Before going any further, we must look back at the title of this article, and in parenthesis it states “Writing Covered Calls”. We know we want to sell (write) a call option, but what does “COVERED” mean? It simply means that you own the stock. More specifically, you own 100 shares of the stock for each call option you plan to sell.

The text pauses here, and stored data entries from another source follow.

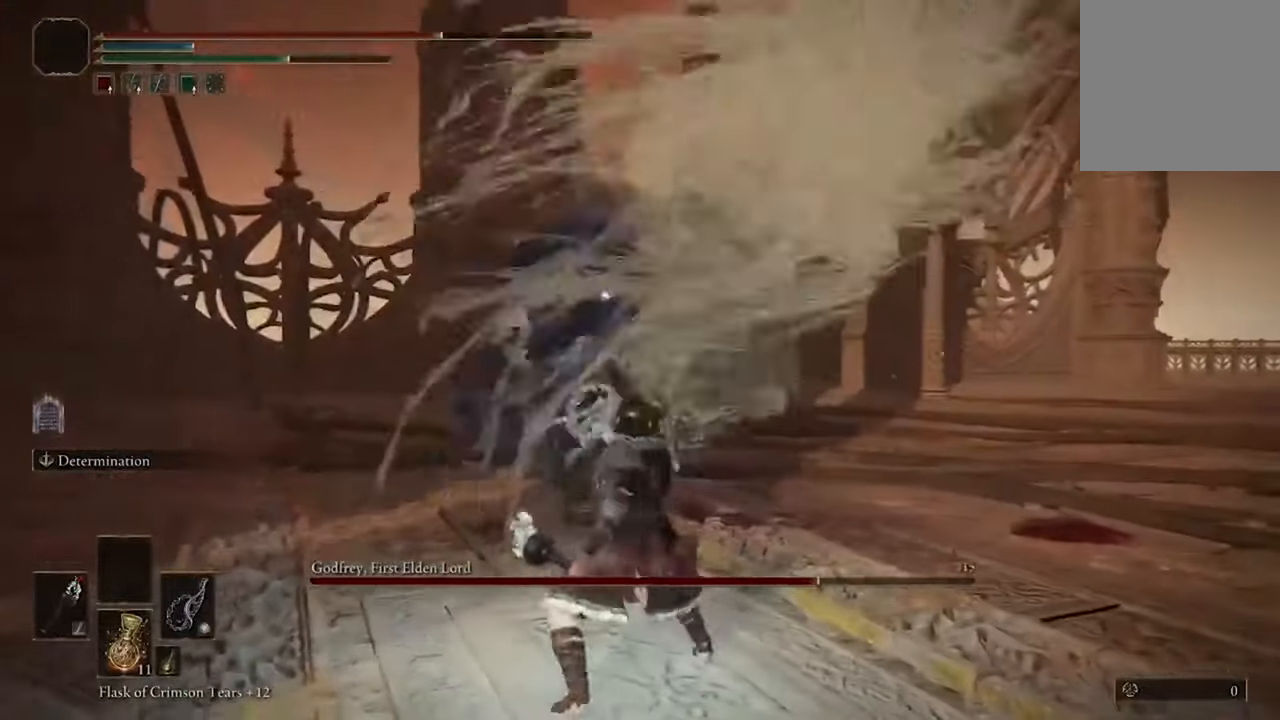
{"dt_ms": 500, "buttons": [], "left_stick": "center", "right_stick": "center", "events": []}
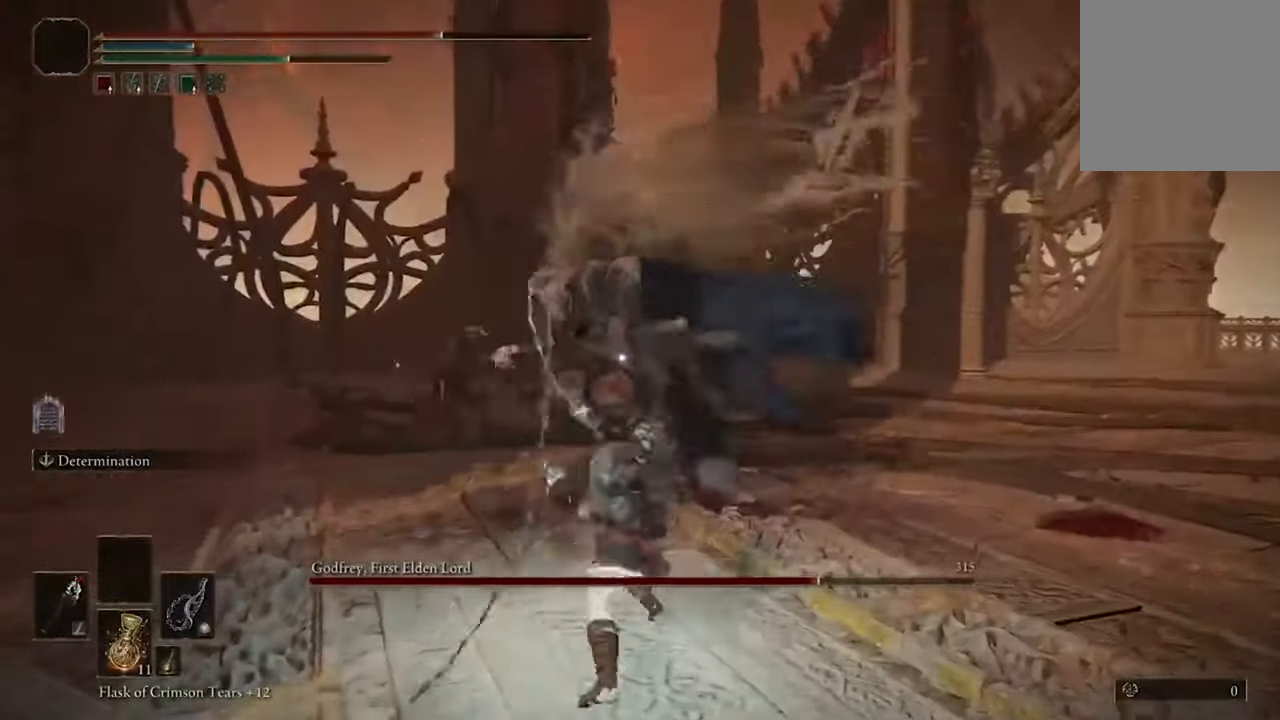
{"dt_ms": 500, "buttons": [], "left_stick": "up-left", "right_stick": "center", "events": [[466, "left_stick", "up-left"]]}
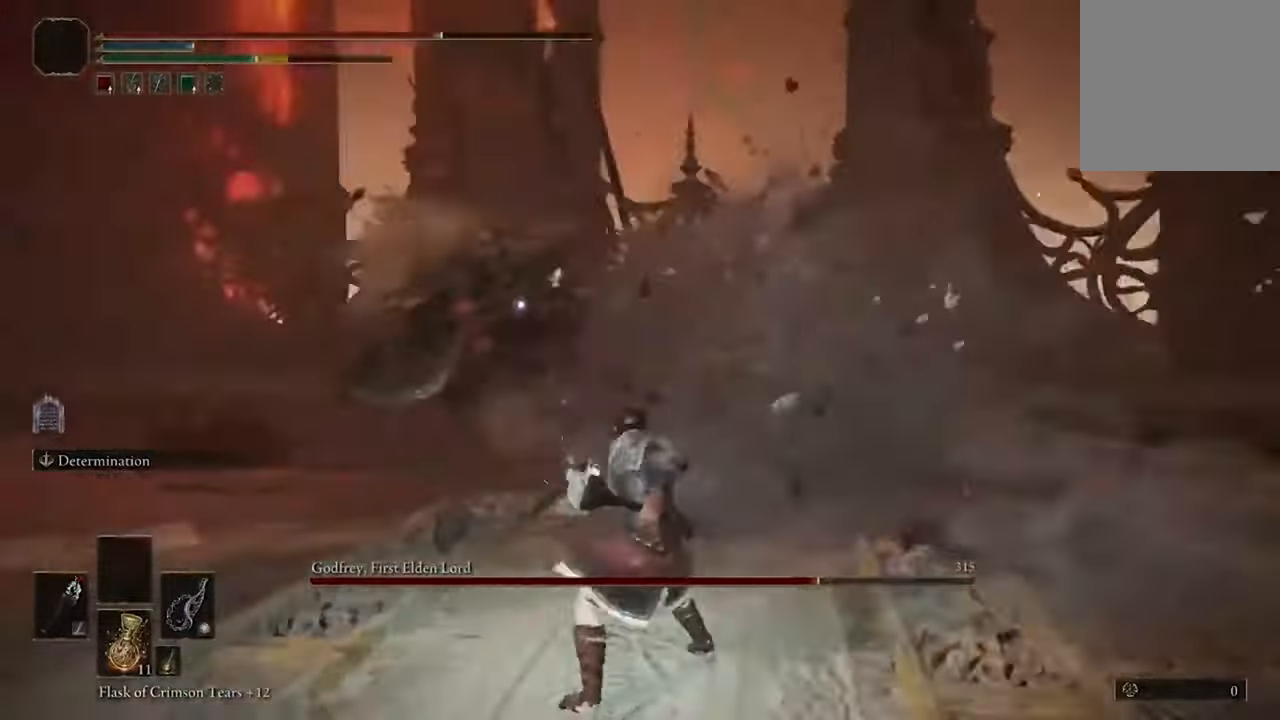
{"dt_ms": 500, "buttons": [], "left_stick": "up-right", "right_stick": "center", "events": [[200, "left_stick", "up"], [333, "left_stick", "up-right"]]}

Confused yet? GOOD. Let’s think through what “writing a covered call” is all about:
When writing one (1) covered call, you are selling the rights to some stranger to be able to “call-away” 100 shares of the stock you own, at a given price. Let’s say for example, you own 100 shares of VZ, trading at $55/share, and you sell a call to stranger Luigi using the option chain above, for a strike price of 56.00. Since Luigi now owns this contract, he has the right to buy your 100 shares at $56/share. Why would Luigi do such a thing? Well, let’s say tomorrow VZ gets some analyst upgrade and skyrockets to $60/share. Since Luigi owns the contract, he can now exercise it and “call-away” your 100 shares, purchasing them from you for only $56/share. He can then sell the shares on the market for $60/share, collecting a nice profit of $4/share ($400).
Yea, but what about my money? Why would I want to lose out and let Luigi collect all the coin?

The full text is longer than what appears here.